Problem details: Repeat, word for word, each of the records shown below, without their pictures.

- - -

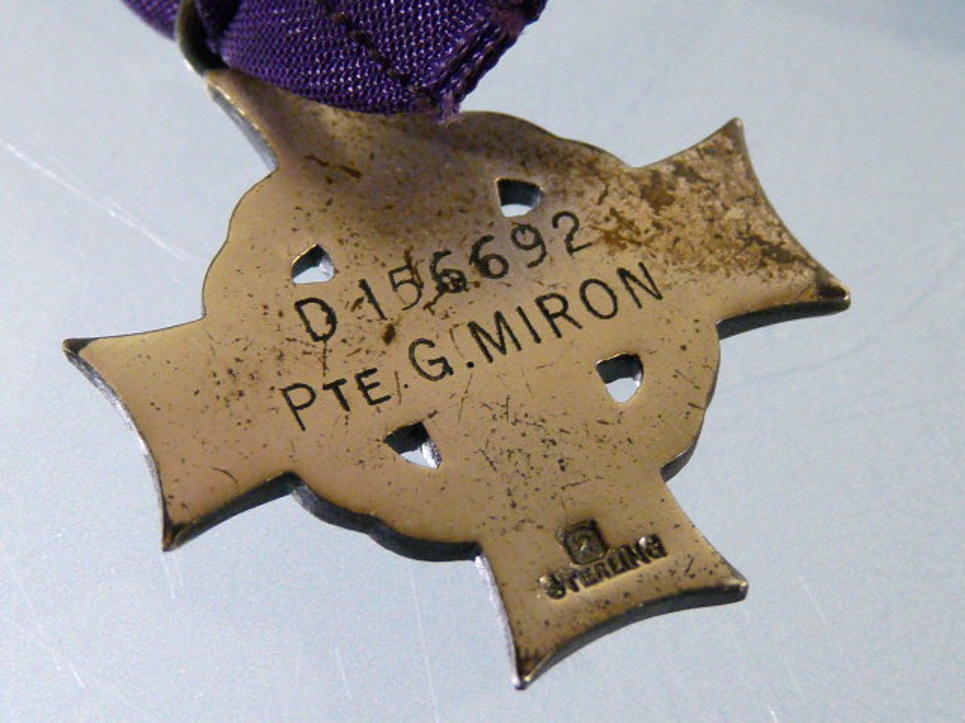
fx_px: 3429
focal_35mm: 123
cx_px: 482
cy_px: 362
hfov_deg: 16.0
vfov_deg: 12.0
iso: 400
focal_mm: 12.4
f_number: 3.4
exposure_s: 1/15
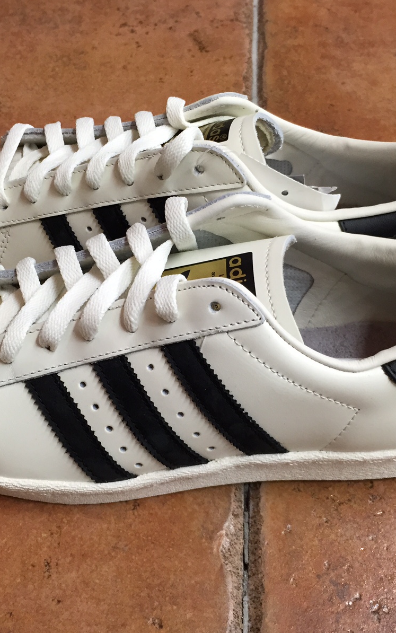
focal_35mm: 42
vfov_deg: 47.2
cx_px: 197
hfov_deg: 30.6
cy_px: 316
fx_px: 725
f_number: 2.2
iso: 40
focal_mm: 4.15
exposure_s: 1/30
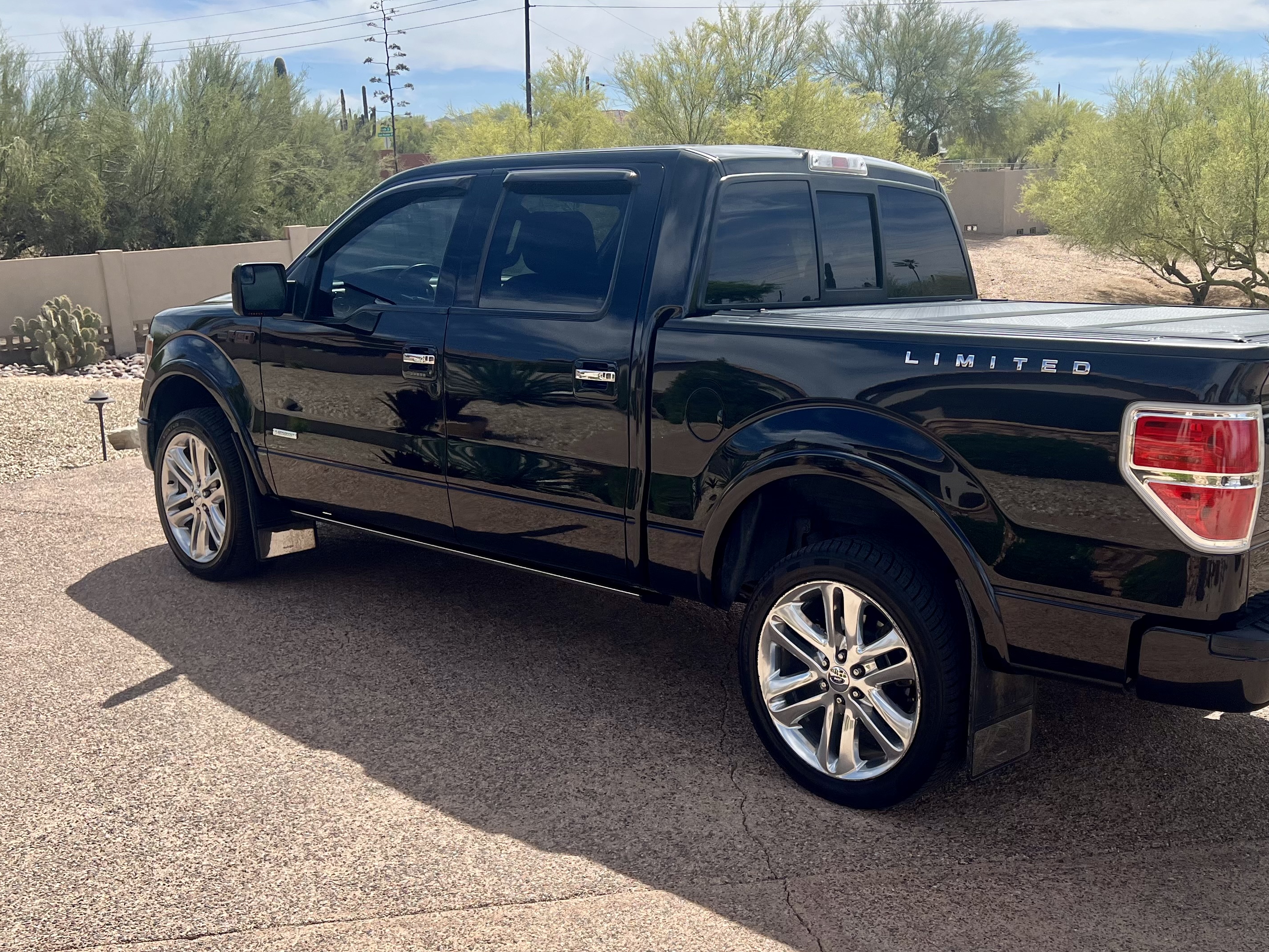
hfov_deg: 49.8
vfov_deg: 38.6
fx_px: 1356
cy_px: 527
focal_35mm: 37
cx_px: 772
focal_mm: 5.7
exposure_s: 1/3968
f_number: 1.5
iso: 50
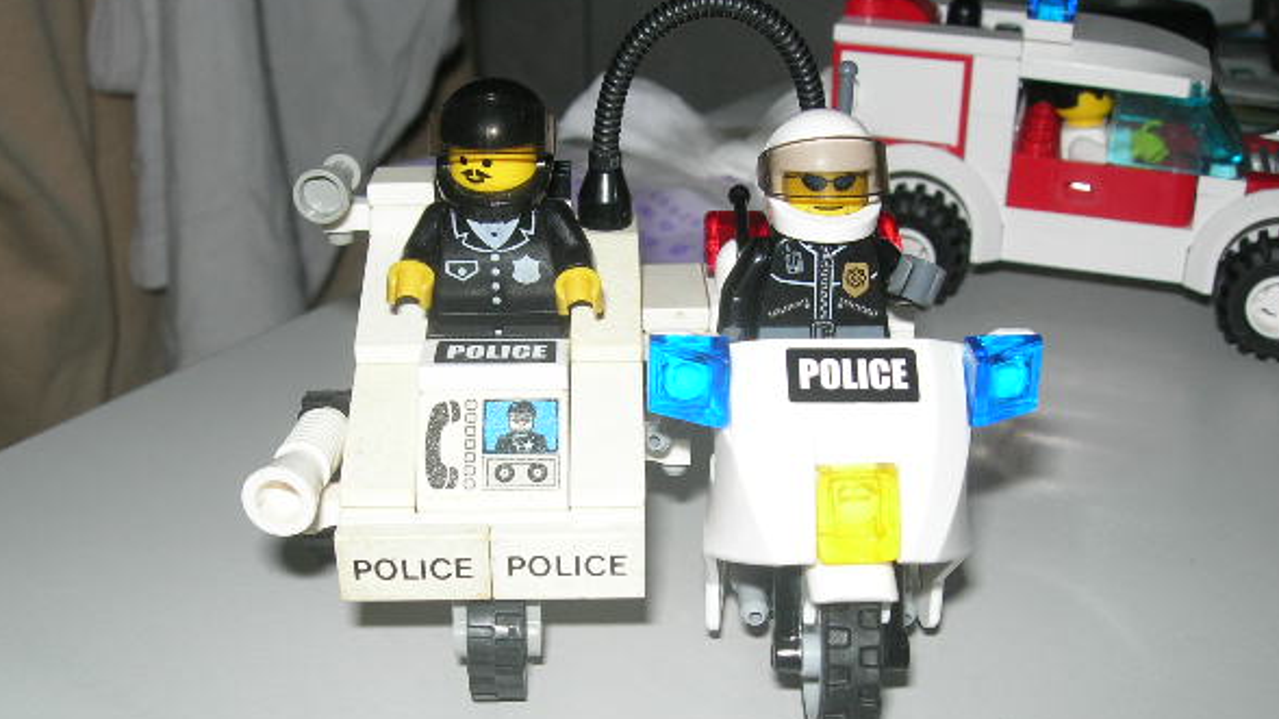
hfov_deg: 45.5
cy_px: 489
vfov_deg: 26.3
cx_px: 617
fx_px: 1526
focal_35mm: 45
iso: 64
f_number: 4.8
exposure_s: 1/60.1
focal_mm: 7.8
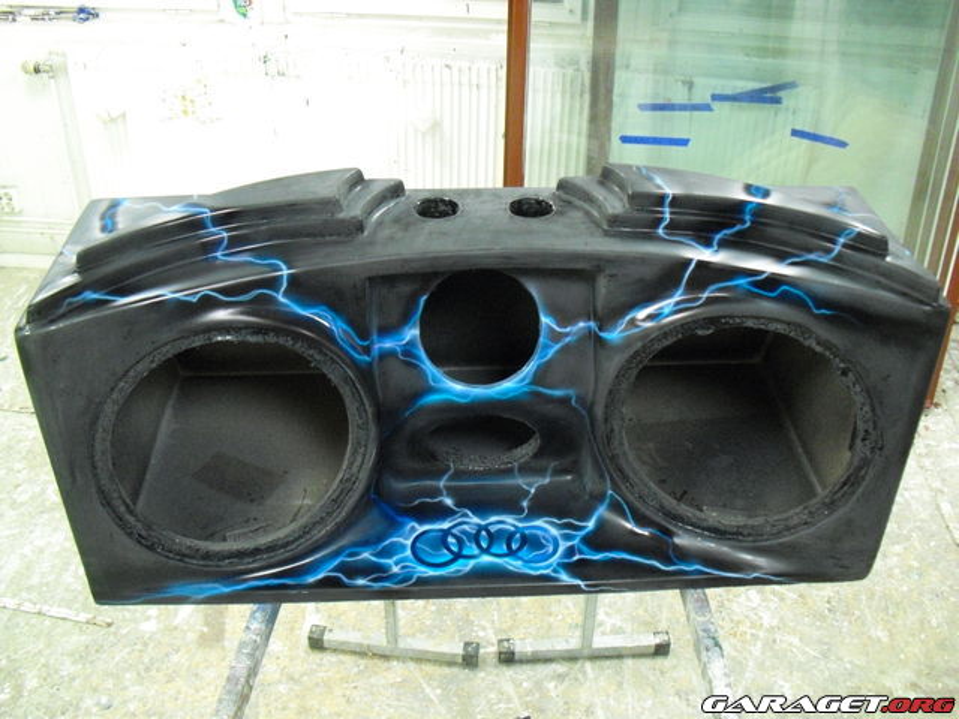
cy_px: 360
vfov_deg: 39.7
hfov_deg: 51.4
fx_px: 997
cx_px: 480
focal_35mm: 36
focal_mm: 6.3
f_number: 3.1
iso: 800
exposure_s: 1/40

- - -

Response:
fx_px: 3429
focal_35mm: 123
cx_px: 482
cy_px: 362
hfov_deg: 16.0
vfov_deg: 12.0
iso: 400
focal_mm: 12.4
f_number: 3.4
exposure_s: 1/15
focal_35mm: 42
vfov_deg: 47.2
cx_px: 197
hfov_deg: 30.6
cy_px: 316
fx_px: 725
f_number: 2.2
iso: 40
focal_mm: 4.15
exposure_s: 1/30
hfov_deg: 49.8
vfov_deg: 38.6
fx_px: 1356
cy_px: 527
focal_35mm: 37
cx_px: 772
focal_mm: 5.7
exposure_s: 1/3968
f_number: 1.5
iso: 50
hfov_deg: 45.5
cy_px: 489
vfov_deg: 26.3
cx_px: 617
fx_px: 1526
focal_35mm: 45
iso: 64
f_number: 4.8
exposure_s: 1/60.1
focal_mm: 7.8
cy_px: 360
vfov_deg: 39.7
hfov_deg: 51.4
fx_px: 997
cx_px: 480
focal_35mm: 36
focal_mm: 6.3
f_number: 3.1
iso: 800
exposure_s: 1/40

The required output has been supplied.